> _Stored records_
______________________________
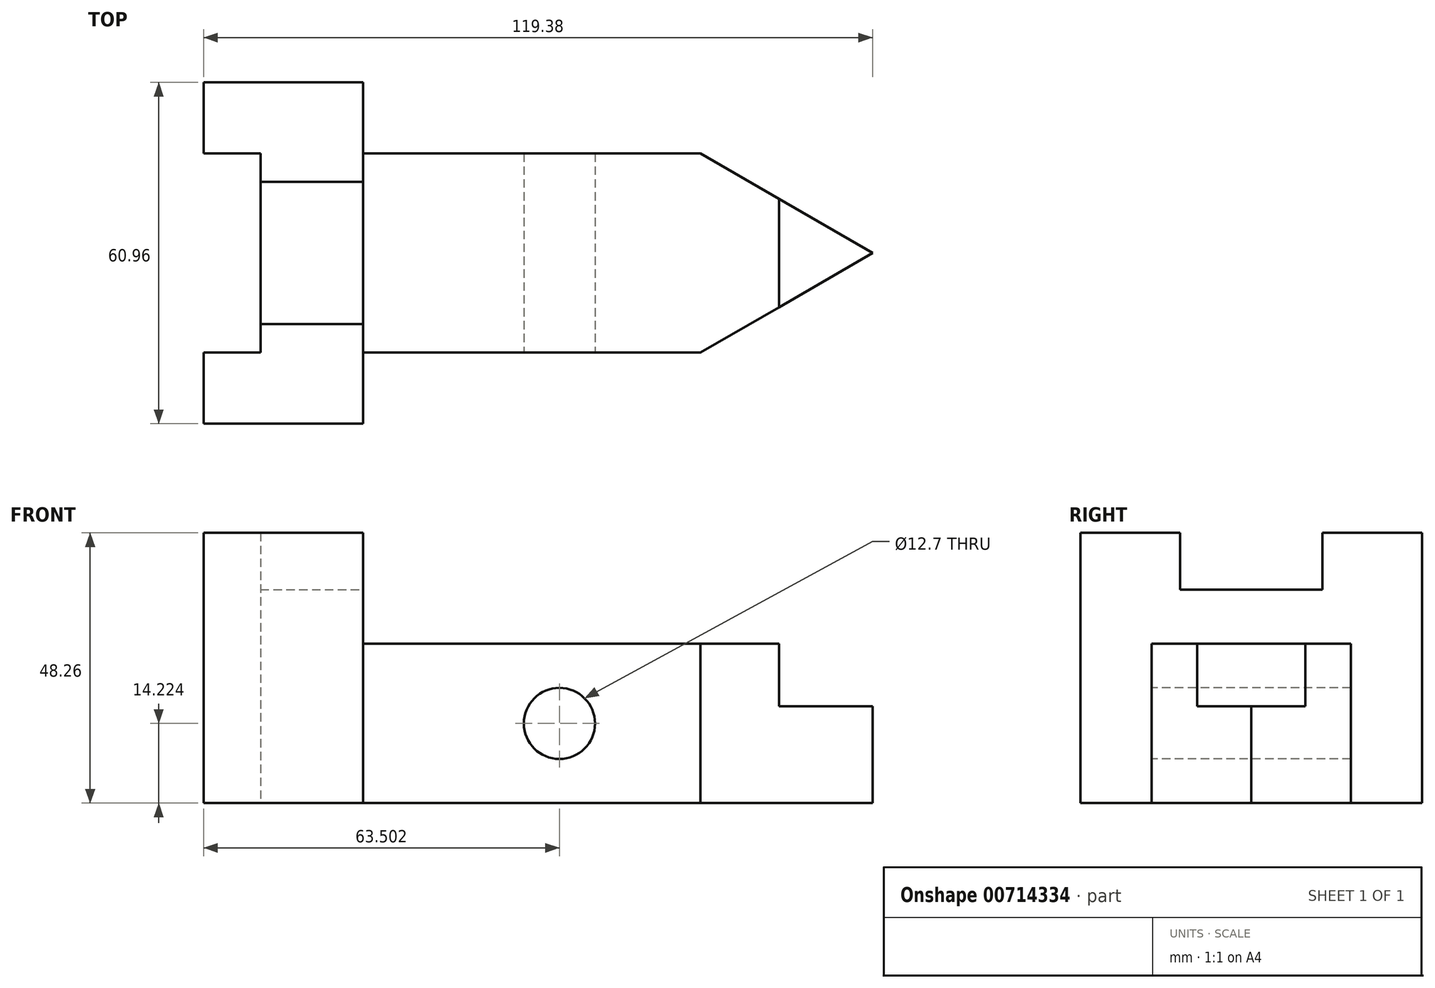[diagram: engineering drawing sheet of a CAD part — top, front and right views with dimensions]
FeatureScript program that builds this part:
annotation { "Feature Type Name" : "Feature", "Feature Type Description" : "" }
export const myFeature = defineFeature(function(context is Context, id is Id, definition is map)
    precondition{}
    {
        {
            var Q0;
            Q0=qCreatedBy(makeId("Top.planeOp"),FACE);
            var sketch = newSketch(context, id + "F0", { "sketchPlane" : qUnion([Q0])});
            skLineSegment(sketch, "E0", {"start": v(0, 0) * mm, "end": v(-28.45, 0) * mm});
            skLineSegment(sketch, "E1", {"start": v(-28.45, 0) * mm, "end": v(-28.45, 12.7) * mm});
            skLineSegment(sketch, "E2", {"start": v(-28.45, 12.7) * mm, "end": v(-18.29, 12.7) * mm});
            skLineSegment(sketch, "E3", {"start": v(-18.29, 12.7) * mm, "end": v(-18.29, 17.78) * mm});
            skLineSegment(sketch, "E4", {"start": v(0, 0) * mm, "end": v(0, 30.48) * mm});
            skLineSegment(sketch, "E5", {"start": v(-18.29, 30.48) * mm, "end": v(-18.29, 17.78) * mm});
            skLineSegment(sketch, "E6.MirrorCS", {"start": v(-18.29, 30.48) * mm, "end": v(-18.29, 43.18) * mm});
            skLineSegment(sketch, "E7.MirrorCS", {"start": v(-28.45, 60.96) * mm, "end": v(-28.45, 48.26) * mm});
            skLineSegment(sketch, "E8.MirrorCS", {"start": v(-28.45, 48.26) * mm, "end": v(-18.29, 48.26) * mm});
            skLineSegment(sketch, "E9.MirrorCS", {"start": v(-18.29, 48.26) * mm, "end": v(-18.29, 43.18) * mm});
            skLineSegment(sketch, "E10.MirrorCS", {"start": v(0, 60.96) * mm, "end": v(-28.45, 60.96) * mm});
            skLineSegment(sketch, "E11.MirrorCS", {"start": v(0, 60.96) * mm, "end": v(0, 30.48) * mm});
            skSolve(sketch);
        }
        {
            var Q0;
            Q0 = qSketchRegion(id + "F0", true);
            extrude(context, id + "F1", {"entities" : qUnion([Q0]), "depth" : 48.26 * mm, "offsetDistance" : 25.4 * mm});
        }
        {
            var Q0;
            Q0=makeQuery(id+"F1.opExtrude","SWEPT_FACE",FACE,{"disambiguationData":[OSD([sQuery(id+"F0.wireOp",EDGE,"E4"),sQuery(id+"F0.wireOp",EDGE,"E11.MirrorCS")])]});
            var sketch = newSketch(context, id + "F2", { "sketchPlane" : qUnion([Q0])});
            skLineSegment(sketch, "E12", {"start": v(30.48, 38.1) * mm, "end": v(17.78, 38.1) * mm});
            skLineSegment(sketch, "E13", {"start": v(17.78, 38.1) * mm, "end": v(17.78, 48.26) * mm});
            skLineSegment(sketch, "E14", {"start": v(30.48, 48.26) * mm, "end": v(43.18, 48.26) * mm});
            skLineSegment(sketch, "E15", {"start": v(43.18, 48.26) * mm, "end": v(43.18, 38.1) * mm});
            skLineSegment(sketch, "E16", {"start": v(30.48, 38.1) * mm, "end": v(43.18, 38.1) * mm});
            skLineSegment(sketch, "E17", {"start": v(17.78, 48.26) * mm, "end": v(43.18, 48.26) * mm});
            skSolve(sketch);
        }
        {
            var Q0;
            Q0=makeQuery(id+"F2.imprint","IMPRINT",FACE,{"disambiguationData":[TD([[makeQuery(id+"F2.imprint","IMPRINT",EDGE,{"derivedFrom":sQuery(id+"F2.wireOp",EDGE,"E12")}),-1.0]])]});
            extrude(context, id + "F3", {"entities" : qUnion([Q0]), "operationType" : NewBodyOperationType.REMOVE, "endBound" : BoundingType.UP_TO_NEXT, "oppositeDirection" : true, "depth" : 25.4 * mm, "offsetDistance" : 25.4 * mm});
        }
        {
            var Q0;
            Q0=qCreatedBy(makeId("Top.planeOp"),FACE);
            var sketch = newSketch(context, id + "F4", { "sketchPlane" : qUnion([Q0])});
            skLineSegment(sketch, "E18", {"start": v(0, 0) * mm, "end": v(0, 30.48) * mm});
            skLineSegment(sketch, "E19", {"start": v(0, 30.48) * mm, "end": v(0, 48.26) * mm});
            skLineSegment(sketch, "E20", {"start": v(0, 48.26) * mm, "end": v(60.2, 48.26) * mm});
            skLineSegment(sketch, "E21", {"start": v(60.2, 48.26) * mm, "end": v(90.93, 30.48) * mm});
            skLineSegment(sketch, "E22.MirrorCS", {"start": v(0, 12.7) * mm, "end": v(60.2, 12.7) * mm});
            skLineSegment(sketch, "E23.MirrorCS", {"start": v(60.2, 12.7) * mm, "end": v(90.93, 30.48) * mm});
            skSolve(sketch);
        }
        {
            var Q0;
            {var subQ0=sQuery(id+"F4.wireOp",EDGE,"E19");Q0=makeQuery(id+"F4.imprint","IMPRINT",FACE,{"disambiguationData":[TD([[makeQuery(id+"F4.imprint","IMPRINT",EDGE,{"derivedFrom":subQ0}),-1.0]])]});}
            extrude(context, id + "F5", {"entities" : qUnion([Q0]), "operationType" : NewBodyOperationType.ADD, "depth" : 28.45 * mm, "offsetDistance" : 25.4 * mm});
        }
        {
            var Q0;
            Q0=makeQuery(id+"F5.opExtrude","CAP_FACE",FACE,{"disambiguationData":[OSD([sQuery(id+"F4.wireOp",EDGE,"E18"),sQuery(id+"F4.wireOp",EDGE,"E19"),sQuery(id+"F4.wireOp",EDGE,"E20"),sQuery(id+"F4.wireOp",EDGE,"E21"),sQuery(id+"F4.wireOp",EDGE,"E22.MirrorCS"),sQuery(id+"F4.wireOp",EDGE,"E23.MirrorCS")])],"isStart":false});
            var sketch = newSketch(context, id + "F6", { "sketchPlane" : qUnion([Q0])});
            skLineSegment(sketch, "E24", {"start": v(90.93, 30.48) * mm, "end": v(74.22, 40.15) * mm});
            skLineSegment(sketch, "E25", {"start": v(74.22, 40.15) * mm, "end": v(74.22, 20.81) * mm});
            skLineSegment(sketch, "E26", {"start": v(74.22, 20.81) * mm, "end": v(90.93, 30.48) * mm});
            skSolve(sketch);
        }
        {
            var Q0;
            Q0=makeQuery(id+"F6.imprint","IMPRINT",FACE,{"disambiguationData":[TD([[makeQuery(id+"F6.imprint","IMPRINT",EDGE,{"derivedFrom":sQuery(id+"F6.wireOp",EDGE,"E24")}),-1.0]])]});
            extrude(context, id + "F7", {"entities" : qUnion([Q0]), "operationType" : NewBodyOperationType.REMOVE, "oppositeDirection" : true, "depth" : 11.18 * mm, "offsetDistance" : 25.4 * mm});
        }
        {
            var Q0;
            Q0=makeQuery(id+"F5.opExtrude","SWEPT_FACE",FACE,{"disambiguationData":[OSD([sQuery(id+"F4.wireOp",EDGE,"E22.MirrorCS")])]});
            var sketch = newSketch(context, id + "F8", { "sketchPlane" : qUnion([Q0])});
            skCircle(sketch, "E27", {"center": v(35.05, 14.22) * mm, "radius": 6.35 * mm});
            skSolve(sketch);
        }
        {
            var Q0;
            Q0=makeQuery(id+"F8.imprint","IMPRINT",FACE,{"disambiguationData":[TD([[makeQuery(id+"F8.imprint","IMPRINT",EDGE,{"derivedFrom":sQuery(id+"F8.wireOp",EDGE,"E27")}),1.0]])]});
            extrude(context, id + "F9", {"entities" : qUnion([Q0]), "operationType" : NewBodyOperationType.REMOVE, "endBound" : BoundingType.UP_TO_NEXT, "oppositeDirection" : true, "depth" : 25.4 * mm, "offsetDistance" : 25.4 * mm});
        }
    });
______________________________
> _Problem details_
How many of the lines above contain the string "REMOVE"? Reply with the number only.

> _Completed exercise_
3